Data excerpts:
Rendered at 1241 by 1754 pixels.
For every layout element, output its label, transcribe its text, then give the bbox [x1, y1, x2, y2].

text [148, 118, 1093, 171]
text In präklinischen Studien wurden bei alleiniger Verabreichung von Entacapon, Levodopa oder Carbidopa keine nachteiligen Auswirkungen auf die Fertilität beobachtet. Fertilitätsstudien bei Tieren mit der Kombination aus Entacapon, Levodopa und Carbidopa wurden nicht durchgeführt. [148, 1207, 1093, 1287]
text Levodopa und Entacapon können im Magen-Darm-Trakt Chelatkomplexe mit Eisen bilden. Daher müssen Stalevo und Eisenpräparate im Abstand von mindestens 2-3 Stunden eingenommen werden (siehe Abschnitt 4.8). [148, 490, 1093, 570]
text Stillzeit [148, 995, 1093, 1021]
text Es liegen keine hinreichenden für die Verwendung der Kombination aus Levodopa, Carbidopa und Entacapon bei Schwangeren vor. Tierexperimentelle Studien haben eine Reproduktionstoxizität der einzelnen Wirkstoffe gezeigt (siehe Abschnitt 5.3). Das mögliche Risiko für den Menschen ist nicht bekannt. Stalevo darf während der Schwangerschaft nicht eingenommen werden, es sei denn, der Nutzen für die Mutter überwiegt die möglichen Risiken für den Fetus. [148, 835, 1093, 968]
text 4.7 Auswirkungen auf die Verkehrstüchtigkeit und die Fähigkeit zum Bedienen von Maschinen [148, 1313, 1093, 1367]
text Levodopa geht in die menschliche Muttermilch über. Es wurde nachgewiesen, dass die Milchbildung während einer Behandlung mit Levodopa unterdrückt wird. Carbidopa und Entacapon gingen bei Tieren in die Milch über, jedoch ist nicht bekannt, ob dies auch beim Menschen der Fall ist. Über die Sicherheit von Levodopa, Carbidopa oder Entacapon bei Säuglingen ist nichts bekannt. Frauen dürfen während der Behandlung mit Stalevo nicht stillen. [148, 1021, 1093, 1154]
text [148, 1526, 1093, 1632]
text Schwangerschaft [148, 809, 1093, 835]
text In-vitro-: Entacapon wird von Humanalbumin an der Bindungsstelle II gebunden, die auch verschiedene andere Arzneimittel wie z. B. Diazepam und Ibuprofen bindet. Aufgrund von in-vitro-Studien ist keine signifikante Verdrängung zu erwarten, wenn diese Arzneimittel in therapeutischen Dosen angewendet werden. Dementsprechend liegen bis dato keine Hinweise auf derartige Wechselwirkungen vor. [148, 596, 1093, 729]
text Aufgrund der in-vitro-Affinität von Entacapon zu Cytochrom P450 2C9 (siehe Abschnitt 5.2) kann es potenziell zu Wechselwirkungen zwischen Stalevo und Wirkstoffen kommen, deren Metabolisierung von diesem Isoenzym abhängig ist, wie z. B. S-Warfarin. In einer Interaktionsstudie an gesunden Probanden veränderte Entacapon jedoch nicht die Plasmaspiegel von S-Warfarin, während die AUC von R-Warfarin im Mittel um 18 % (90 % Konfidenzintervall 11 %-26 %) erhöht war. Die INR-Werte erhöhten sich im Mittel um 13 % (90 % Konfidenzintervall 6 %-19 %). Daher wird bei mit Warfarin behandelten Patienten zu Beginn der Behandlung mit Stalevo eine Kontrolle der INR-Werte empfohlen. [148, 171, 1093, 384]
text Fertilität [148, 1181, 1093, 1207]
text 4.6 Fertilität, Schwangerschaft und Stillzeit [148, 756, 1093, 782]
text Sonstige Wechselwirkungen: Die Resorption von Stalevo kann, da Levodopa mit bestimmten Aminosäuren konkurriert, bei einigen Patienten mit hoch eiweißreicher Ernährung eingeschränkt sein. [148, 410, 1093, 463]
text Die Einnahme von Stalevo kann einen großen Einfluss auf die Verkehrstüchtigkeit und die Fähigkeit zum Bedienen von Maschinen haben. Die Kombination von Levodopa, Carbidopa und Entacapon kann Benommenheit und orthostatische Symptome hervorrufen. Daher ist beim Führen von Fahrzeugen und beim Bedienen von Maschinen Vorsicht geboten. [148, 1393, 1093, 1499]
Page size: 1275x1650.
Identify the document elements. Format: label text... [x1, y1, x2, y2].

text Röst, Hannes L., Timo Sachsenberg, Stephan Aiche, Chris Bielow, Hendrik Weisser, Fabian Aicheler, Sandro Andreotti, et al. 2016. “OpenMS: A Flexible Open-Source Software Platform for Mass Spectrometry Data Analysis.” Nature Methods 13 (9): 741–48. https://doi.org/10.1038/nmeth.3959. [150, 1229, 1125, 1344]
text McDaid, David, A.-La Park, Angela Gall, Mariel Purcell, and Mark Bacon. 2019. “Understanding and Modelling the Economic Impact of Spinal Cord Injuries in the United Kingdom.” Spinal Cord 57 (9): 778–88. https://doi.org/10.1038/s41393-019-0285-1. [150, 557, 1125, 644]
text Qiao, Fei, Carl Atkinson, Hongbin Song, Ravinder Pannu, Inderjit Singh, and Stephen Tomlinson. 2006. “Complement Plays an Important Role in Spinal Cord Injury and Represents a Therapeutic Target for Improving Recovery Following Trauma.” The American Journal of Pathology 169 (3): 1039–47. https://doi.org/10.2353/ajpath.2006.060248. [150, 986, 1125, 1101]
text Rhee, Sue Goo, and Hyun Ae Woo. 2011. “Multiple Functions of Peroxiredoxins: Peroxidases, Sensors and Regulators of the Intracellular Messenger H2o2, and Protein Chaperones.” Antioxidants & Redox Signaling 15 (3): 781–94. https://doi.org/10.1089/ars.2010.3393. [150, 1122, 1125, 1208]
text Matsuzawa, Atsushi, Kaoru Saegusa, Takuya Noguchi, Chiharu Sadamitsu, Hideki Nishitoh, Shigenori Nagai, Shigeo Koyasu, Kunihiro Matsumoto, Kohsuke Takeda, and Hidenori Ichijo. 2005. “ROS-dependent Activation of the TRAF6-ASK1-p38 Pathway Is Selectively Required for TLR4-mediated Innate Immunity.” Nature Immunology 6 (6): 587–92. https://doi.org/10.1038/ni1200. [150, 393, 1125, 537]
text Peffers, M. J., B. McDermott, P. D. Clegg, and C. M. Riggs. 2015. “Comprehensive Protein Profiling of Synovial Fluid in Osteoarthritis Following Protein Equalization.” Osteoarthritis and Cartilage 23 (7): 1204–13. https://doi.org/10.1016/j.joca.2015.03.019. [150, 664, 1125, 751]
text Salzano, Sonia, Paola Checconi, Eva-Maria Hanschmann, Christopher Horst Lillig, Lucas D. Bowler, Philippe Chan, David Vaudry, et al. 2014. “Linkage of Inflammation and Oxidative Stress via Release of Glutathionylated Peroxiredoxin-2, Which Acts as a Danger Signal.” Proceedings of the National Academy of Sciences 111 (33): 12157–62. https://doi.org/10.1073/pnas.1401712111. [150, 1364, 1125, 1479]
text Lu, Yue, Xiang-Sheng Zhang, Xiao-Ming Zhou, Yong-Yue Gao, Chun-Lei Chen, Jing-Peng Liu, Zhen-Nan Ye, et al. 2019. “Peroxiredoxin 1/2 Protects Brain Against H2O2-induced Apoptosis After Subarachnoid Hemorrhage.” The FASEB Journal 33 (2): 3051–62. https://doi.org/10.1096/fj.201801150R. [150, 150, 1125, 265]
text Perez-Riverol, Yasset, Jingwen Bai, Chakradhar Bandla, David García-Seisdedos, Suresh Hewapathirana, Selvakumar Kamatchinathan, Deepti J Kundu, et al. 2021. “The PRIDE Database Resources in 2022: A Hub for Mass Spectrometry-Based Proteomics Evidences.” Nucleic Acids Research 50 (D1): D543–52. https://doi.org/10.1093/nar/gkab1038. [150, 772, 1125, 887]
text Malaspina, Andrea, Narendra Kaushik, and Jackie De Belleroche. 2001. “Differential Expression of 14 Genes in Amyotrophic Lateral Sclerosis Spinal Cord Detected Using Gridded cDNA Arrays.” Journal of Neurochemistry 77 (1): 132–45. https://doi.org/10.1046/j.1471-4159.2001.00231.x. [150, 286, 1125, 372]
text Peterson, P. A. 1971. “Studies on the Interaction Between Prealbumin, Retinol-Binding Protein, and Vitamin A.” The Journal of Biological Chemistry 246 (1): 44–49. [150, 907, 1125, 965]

**HOW TO COMPLETE THIS TASK:**
For the string "Bedienen", go through the entries above and copy each line where it occurs.

**WORKED SOLUTION:**
text 4.7 Auswirkungen auf die Verkehrstüchtigkeit und die Fähigkeit zum Bedienen von Maschinen [148, 1313, 1093, 1367]
text Die Einnahme von Stalevo kann einen großen Einfluss auf die Verkehrstüchtigkeit und die Fähigkeit zum Bedienen von Maschinen haben. Die Kombination von Levodopa, Carbidopa und Entacapon kann Benommenheit und orthostatische Symptome hervorrufen. Daher ist beim Führen von Fahrzeugen und beim Bedienen von Maschinen Vorsicht geboten. [148, 1393, 1093, 1499]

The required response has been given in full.